# Records provided:
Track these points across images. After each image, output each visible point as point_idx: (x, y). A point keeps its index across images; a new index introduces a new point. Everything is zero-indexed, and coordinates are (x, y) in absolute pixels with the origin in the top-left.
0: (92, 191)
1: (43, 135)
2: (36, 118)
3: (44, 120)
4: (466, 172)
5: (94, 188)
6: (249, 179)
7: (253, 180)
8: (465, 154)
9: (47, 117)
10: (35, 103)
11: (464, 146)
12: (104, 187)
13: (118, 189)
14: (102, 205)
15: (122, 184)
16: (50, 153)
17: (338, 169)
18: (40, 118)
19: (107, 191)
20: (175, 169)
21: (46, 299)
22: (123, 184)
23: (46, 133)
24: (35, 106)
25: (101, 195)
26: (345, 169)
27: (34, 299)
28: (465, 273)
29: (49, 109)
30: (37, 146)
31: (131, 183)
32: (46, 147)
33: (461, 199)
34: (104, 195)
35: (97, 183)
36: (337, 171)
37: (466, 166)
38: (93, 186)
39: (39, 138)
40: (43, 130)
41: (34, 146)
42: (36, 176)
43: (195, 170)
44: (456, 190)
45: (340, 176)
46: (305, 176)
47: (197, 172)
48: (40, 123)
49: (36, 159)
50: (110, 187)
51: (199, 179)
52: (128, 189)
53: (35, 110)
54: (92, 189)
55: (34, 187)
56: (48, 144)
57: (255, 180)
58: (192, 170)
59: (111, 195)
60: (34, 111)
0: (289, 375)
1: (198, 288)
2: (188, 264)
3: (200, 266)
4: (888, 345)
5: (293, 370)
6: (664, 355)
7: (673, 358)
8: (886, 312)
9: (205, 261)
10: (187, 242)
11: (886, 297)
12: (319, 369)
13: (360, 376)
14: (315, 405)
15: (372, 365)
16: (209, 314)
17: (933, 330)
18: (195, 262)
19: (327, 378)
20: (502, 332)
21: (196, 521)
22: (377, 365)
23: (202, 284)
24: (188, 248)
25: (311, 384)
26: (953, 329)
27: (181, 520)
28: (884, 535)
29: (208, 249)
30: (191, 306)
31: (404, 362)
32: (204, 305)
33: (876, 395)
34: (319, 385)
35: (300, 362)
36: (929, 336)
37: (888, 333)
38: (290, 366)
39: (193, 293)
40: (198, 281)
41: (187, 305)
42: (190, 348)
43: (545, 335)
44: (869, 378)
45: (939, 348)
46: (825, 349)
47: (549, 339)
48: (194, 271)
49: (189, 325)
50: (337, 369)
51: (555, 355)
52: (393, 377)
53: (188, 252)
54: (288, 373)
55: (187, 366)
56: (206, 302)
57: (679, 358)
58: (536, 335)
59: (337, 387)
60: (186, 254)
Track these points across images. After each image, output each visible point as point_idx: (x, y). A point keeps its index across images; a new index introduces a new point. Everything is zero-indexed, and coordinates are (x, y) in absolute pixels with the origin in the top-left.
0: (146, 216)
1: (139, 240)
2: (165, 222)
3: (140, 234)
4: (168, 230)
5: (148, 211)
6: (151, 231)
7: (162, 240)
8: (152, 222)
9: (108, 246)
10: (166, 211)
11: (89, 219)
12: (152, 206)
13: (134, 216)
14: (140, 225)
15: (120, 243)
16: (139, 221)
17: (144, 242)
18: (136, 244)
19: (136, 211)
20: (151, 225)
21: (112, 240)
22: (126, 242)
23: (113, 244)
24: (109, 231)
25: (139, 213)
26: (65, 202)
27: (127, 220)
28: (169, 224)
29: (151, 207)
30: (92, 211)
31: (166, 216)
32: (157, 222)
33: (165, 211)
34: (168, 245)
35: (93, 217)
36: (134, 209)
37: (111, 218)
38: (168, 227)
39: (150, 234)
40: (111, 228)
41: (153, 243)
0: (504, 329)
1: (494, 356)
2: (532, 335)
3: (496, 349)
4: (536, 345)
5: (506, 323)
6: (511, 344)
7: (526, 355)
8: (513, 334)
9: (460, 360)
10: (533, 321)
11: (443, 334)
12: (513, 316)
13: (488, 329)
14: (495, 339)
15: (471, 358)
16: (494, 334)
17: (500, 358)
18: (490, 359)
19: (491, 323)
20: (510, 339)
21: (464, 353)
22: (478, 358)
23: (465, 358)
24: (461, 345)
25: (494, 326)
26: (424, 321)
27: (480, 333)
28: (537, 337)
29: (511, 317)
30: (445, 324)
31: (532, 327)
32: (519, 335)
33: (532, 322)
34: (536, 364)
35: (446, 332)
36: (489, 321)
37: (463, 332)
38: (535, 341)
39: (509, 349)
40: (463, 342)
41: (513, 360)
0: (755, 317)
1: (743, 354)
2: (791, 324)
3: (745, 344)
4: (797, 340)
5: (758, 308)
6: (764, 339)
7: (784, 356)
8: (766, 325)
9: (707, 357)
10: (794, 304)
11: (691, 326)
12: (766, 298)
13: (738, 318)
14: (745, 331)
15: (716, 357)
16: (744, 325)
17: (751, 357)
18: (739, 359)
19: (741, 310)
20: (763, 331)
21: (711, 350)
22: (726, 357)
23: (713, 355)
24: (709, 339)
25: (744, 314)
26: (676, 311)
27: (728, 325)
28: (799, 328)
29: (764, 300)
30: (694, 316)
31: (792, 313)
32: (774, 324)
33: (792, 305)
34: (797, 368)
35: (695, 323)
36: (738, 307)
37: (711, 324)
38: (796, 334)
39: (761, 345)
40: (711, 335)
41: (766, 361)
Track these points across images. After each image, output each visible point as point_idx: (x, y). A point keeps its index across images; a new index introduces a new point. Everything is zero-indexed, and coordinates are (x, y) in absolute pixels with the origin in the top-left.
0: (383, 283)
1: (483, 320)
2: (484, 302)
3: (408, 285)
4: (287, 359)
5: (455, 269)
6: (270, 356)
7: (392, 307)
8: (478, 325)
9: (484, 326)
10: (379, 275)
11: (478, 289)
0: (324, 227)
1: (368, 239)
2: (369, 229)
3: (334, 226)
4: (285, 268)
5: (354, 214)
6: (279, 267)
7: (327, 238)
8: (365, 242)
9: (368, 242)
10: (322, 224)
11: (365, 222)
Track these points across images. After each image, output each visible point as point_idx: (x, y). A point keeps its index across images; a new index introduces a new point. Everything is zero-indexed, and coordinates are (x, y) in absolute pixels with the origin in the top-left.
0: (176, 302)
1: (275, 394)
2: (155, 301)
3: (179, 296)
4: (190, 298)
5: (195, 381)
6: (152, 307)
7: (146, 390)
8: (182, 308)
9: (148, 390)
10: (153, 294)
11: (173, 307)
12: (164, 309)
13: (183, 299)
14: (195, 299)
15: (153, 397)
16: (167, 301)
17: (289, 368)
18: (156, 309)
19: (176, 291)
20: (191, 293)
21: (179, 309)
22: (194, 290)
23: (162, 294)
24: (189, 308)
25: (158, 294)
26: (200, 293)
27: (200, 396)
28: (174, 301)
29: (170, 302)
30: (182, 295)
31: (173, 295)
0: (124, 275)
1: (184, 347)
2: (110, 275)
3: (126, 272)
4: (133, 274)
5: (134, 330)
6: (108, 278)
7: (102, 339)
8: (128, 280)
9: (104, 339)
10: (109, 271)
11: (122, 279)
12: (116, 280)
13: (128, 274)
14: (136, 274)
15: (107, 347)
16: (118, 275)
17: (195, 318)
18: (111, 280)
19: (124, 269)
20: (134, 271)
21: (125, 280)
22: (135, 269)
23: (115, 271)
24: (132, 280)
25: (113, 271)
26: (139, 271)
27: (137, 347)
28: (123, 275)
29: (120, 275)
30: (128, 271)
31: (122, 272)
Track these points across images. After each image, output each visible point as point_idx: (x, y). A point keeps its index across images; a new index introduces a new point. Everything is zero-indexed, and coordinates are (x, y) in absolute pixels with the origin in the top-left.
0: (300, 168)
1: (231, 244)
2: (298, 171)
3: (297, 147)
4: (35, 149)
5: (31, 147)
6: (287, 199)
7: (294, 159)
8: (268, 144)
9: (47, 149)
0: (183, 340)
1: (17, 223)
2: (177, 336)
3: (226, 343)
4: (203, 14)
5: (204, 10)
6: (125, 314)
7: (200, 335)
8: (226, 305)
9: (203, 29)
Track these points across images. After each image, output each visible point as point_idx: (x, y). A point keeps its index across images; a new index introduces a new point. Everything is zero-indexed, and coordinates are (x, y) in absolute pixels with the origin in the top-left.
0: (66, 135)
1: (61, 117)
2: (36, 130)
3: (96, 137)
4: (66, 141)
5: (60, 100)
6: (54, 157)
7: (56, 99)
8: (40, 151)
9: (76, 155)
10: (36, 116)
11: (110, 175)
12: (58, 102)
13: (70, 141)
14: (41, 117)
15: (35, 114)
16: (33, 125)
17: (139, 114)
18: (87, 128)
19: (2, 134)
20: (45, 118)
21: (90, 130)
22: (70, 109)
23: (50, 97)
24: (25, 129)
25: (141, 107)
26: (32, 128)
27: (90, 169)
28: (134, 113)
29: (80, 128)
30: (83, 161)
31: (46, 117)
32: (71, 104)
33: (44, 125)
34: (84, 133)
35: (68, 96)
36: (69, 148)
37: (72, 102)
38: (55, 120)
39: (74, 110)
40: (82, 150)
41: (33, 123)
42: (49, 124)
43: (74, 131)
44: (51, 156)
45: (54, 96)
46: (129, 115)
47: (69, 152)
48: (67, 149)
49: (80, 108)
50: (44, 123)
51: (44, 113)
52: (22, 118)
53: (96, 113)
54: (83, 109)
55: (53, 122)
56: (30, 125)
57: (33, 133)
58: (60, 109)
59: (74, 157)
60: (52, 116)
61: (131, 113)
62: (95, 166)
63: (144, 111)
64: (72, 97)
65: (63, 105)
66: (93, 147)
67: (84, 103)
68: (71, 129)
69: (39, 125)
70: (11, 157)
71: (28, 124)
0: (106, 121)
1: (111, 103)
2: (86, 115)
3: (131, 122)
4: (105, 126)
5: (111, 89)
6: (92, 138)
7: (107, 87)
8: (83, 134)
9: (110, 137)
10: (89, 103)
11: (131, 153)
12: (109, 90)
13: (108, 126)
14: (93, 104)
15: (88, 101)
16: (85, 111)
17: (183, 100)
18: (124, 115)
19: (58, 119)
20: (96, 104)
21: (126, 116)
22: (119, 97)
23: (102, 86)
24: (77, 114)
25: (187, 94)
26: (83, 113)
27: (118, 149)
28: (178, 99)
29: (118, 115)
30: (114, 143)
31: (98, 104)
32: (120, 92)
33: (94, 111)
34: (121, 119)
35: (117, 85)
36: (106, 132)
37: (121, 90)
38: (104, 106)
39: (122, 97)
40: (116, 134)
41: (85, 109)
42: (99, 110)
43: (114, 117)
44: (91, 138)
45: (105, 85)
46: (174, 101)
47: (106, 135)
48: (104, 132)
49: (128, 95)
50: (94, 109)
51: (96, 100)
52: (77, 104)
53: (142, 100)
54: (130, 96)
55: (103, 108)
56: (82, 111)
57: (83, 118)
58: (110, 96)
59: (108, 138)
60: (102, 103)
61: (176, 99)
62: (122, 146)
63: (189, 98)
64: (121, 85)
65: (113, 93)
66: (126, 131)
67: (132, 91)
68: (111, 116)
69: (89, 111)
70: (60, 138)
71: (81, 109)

# What to do:
Look above for the line with "61: (131, 113)" and the line with "70: (11, 157)". Retype those two lines and every line between them exactly, adding nothing.

# Solution to the exercise:
61: (131, 113)
62: (95, 166)
63: (144, 111)
64: (72, 97)
65: (63, 105)
66: (93, 147)
67: (84, 103)
68: (71, 129)
69: (39, 125)
70: (11, 157)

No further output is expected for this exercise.